Dicerna Pharmaceuticals, Inc. has announced that the company will focus its resources on its proprietary GalXCTM technology platform to advance development of product candidates in its core therapeutic areas of rare diseases, chronic liver diseases, cardiovascular disease and viral infectious diseases. Under this plan, Dicerna will transition its primary hyperoxaluria (PH) development program to focus on DCR-PHXC, a subcutaneously delivered GalXC clinical candidate, which was announced earlier this year. The Company also announced that it will discontinue clinical development of DCR-MYC, a DsiRNA-based therapeutic formulated as an EnCoreTM lipid nanoparticle (LNP) for delivery to solid tumors, because preliminary results do not meet the company’s expectations for further development.

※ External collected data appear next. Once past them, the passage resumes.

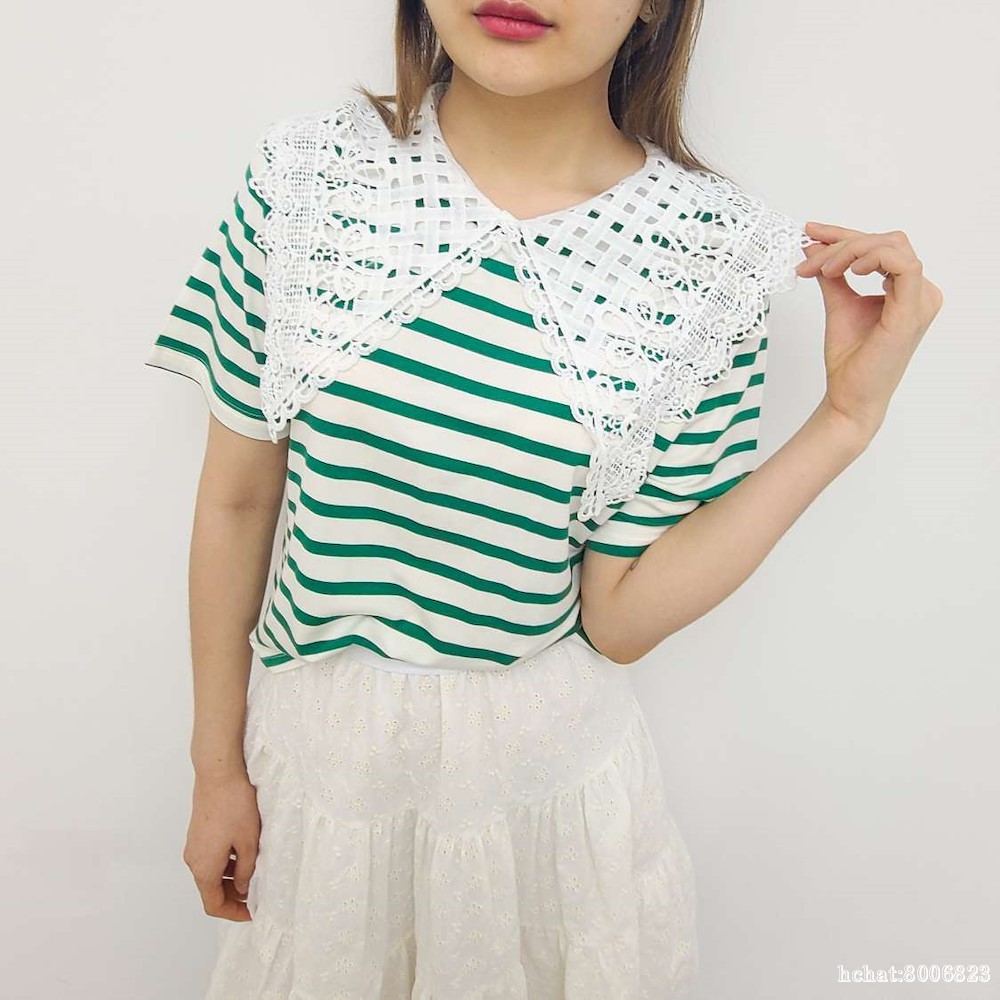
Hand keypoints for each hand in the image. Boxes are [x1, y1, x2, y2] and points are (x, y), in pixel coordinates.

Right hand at [183, 771, 260, 921]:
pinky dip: (226, 863)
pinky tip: (244, 853)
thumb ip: (247, 871)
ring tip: (255, 872)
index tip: (253, 912)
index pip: (214, 905)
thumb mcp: (248, 842)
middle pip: (211, 890)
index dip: (234, 913)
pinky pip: (210, 858)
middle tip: (258, 894)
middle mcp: (193, 860)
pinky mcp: (198, 834)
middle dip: (234, 896)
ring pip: (211, 873)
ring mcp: (194, 846)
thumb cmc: (235, 806)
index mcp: (204, 868)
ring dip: (231, 879)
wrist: (218, 773)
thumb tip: (244, 889)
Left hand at [795, 221, 943, 441]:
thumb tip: (814, 247)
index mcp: (906, 289)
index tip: (810, 232)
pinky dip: (872, 259)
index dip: (843, 234)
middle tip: (808, 259)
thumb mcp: (838, 305)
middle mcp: (920, 292)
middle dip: (841, 243)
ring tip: (822, 270)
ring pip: (892, 246)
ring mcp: (921, 300)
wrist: (848, 396)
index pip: (880, 246)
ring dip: (851, 250)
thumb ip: (832, 275)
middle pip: (886, 241)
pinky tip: (847, 271)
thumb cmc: (850, 359)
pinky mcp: (912, 312)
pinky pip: (903, 265)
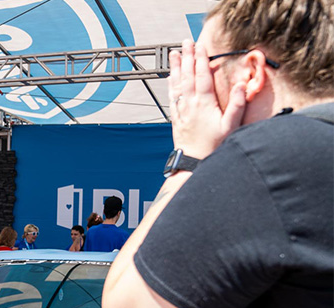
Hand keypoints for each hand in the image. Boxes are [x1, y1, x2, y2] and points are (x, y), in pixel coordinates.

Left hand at [169, 39, 245, 158]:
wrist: (193, 162)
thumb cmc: (213, 146)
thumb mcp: (230, 126)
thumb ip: (236, 105)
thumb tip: (240, 85)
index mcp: (204, 104)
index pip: (202, 77)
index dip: (201, 60)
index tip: (201, 47)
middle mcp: (190, 104)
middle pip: (188, 76)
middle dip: (187, 57)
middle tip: (186, 42)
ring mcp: (181, 110)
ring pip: (177, 84)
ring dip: (176, 67)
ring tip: (175, 53)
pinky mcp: (176, 116)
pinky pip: (172, 96)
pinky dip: (171, 83)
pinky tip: (170, 76)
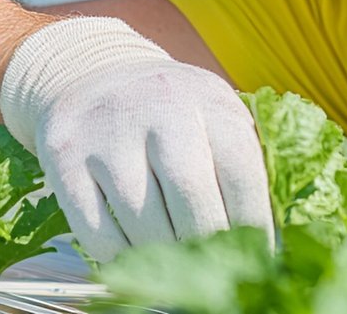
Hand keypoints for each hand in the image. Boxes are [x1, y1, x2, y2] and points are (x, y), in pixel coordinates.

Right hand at [0, 17, 273, 259]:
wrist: (90, 71)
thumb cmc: (171, 108)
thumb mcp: (213, 110)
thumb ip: (244, 156)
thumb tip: (282, 232)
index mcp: (207, 99)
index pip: (240, 169)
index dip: (254, 222)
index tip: (263, 257)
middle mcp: (158, 108)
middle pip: (191, 195)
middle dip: (209, 244)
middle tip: (218, 274)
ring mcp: (108, 132)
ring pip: (142, 219)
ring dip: (164, 257)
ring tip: (179, 271)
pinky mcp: (65, 157)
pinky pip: (95, 228)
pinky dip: (119, 256)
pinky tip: (135, 259)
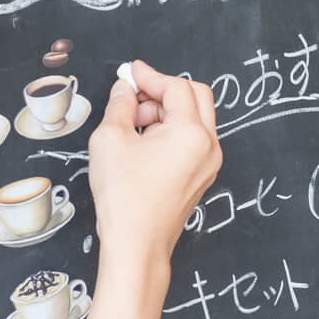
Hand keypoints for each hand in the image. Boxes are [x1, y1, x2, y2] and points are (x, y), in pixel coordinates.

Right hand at [86, 61, 221, 275]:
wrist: (136, 245)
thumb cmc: (125, 198)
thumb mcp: (110, 140)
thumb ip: (119, 106)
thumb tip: (124, 90)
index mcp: (192, 133)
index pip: (176, 87)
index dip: (150, 76)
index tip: (130, 73)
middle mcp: (209, 146)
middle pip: (196, 96)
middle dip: (163, 91)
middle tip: (134, 98)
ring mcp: (209, 163)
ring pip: (195, 119)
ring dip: (167, 112)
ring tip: (133, 127)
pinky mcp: (201, 176)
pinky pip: (192, 140)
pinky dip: (172, 132)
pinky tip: (144, 144)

“Based on the performance of the GalXC platform, the strength of the preclinical data and the broad therapeutic opportunities for RNAi in liver-targeted diseases, we are prioritizing resources to advance the product candidates emerging from this platform,” said Douglas M. Fambrough, Ph.D., president and chief executive officer of Dicerna. “Discontinuing our DCR-PH1 and DCR-MYC lipid nanoparticle programs allows us to focus our resources on efficiently developing our GalXC product candidates and building on the solid scientific foundation in RNAi that Dicerna has developed over the past decade. We greatly appreciate the participation of all of the patients, families and clinical investigators in the DCR-PH1 development program, as their contributions provided important insights into the primary hyperoxaluria disease state, which will guide the development of DCR-PHXC.”
The GalXC platform is a fully enabled RNAi drug discovery engine with potentially powerful capabilities that the Company believes could result in potency that is on par with or better than comparable platforms. As Dicerna reported during its recent Investor Day, subcutaneously delivered GalXC compounds silenced 12 different disease targets in animal models, highlighting the long duration of action, infrequent dosing and tolerability of GalXC-based compounds. Use of the GalXC platform yielded gene silencing of greater than 90% for multiple genes in non-human primates (NHPs) after a single dose. In an NHP model of an undisclosed rare disease gene target, a single 3 mg/kg dose achieved a maximum gene silencing of 94%, with an average gene silencing of approximately 88%. Another single 3 mg/kg dose NHP study resulted in an average of 97% silencing of an undisclosed rare disease gene target. Based on this evidence, Dicerna believes that DCR-PHXC has the potential to be a new treatment option for patients with PH.
In addition to DCR-PHXC, which is in preclinical development, Dicerna expects to launch two more GalXC programs in 2016: one will focus on cardiovascular disease targeting PCSK9; the other is an undisclosed rare disease program. Dicerna expects to launch three additional programs annually, with the intent to advance five programs into the clinic by 2019.